La recherche a également constaté des changements dans le profil de genre des nouveaux participants. Les femmes représentaient 42 % des personnes qui ont acquis pour la première fois de la cryptomonnaie en 2025 ou 2026, contre 34 % parmi les adoptants plus précoces.
La propriété n'était pas limitée aux catégories de revenus les plus élevées. La NCA a déclaré que 90 % des détenteurs interrogés gagnaient moins de 500 000 $ par an, tandis que 23 % gagnaient 75 000 $ ou moins.
Ces résultats montrent la diversité au sein de la population des détenteurs. Ils ne prouvent pas que la cryptomonnaie a une acceptation universelle, ni ne mesurent les pertes, les plaintes des consommateurs ou les attitudes des Américains qui ne possèdent pas d'actifs numériques.
L'affirmation de Garlinghouse selon laquelle la cryptomonnaie est un phénomène de masse est une interprétation de l'estimation de la propriété. L'enquête sous-jacente fournit des preuves d'une participation large, mais « phénomène de masse » n'a pas de définition statistique unique.
Washington confronté à des tests de la portée politique de la cryptomonnaie
Les commentaires de Garlinghouse sont intervenus alors que l'administration pressait le Congrès de faire avancer la loi CLARITY, un cadre fédéral proposé pour diviser la surveillance de la cryptomonnaie entre la SEC et la CFTC.
Le Sénat doit faire face à un test procédural le 15 septembre. La motion nécessiterait 60 voix et ne ferait que commencer l'examen formel, sans approuver la législation.
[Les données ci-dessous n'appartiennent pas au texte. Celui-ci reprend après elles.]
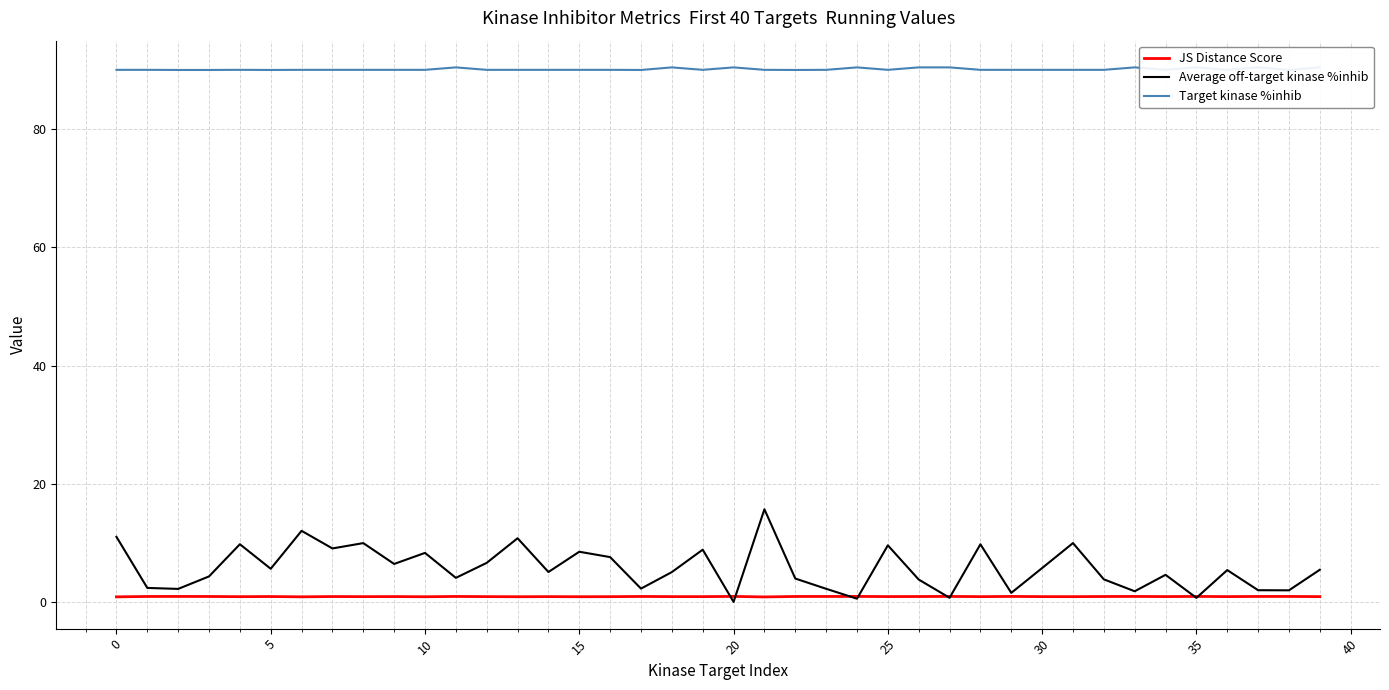

Is this an area chart (filled region under the line)?

No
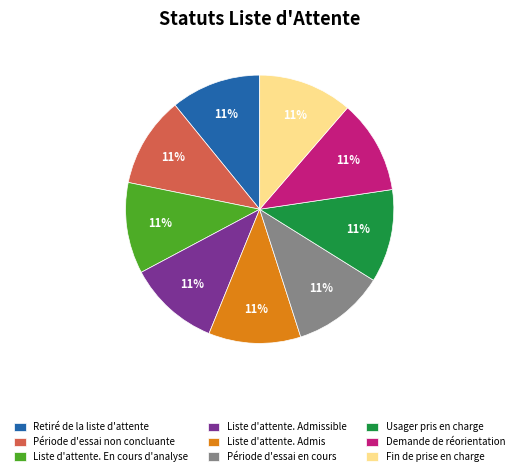

To the nearest percent, what percentage of the pie is Retiré de la liste d'attente?

11%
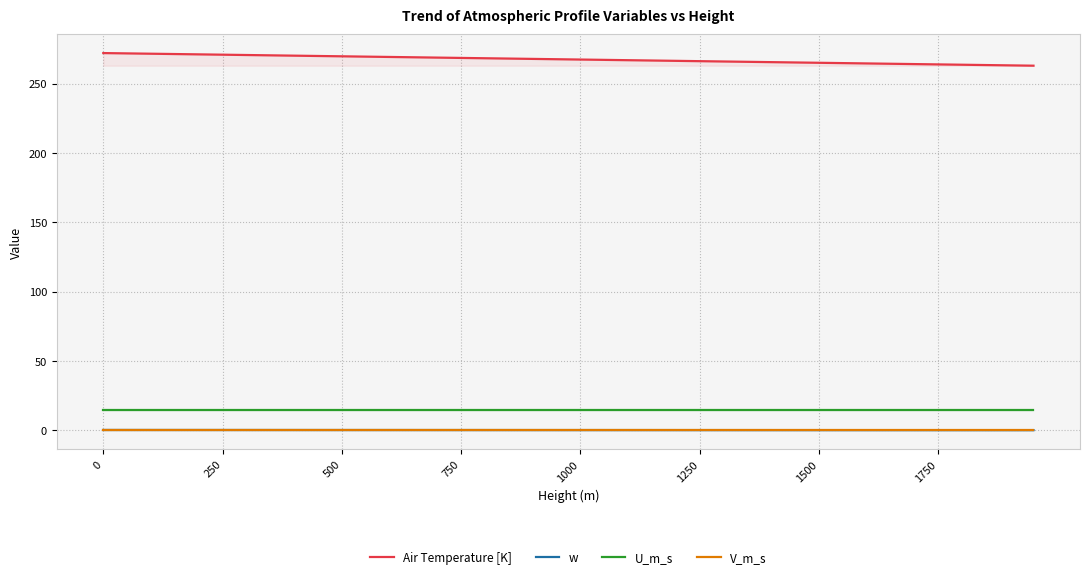

What is the greatest value displayed?

272.1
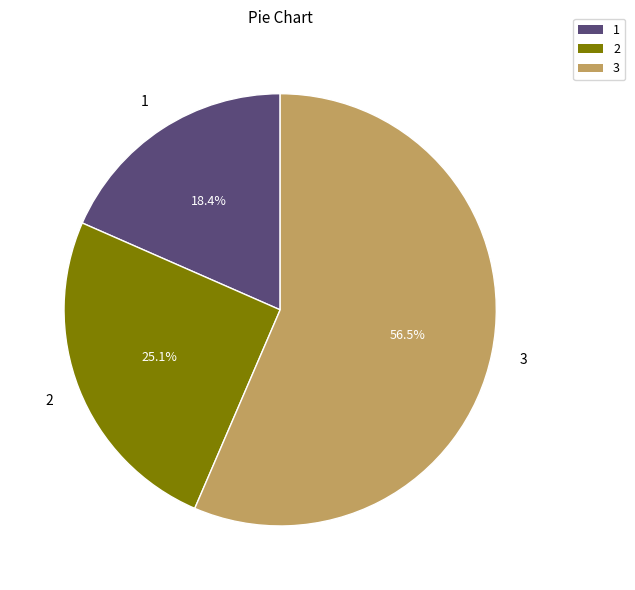

How many segments does this pie chart have?

3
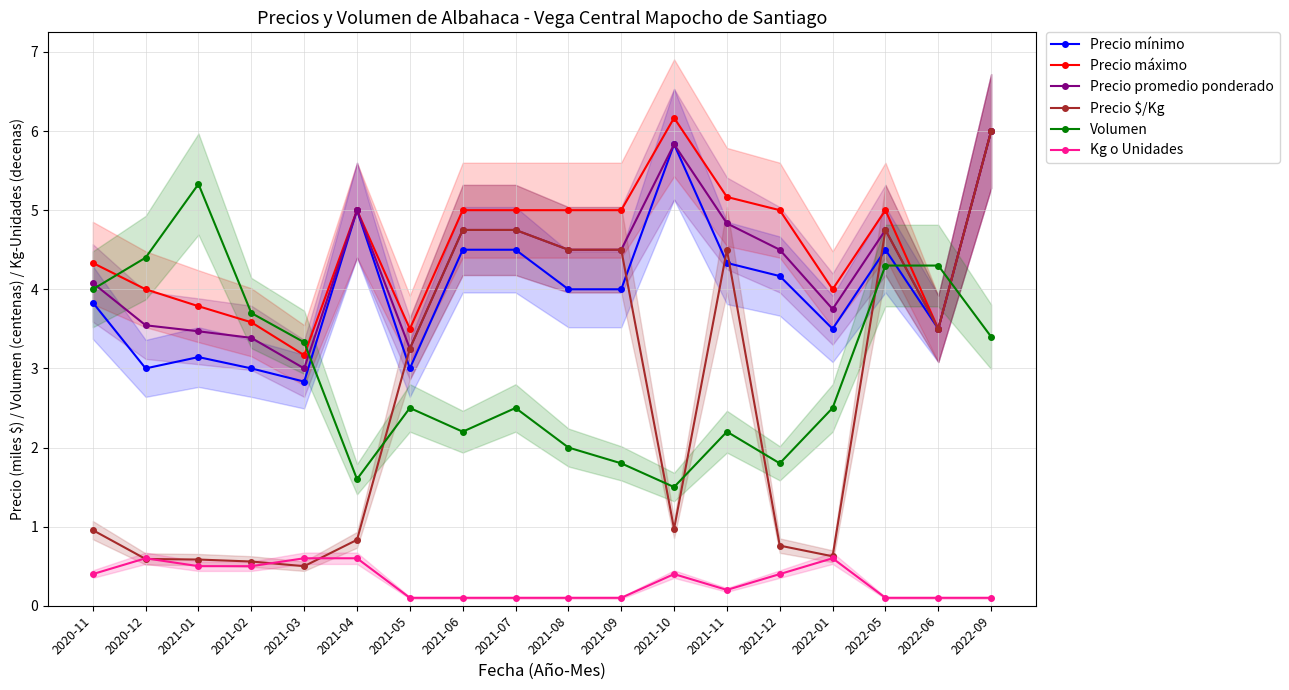

Reading right to left, list all the values displayed in this chart.

Precio mínimo: 6.0	3.5	4.5	3.5	4.2	4.3	5.8	4.0	4.0	4.5	4.5	3.0	5.0	2.8	3.0	3.1	3.0	3.8
Precio máximo: 6.0	3.5	5.0	4.0	5.0	5.2	6.2	5.0	5.0	5.0	5.0	3.5	5.0	3.2	3.6	3.8	4.0	4.3
Precio promedio ponderado: 6.0	3.5	4.8	3.8	4.5	4.8	5.8	4.5	4.5	4.8	4.8	3.2	5.0	3.0	3.4	3.5	3.5	4.1
Precio $/Kg: 6.0	3.5	4.8	0.6	0.8	4.5	1.0	4.5	4.5	4.8	4.8	3.2	0.8	0.5	0.6	0.6	0.6	1.0
Volumen: 3.4	4.3	4.3	2.5	1.8	2.2	1.5	1.8	2.0	2.5	2.2	2.5	1.6	3.3	3.7	5.3	4.4	4.0
Kg o Unidades: 0.1	0.1	0.1	0.6	0.4	0.2	0.4	0.1	0.1	0.1	0.1	0.1	0.6	0.6	0.5	0.5	0.6	0.4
Les restrictions éthiques, les récompenses en stablecoin et les garanties contre la criminalité financière restent contestées.
Comme l'a rapporté crypto.news, le vote de septembre sur la loi CLARITY fait face à des attentes en baisse alors que les élections de mi-mandat de novembre réduisent le temps législatif disponible au Sénat.
La SEC agit également de manière indépendante. Le 18 août, elle a proposé le règlement sur les actifs cryptographiques, qui créerait des exemptions d'enregistrement sur mesure pour certaines offres de contrats d'investissement en cryptomonnaie.
Une exemption permettrait des offres éligibles jusqu'à 5 millions de dollars sur quatre ans. Une autre couvrirait des offres jusqu'à 75 millions de dollars sur une période de 12 mois, sous réserve de conditions de divulgation et de rapport.
La proposition de la SEC reste ouverte aux commentaires du public et n'est pas encore contraignante. Le vote procédural du Congrès du 15 septembre offrira la prochaine mesure plus claire de savoir si une large base de propriétaires peut se traduire par un soutien bipartisan pour une législation permanente du marché.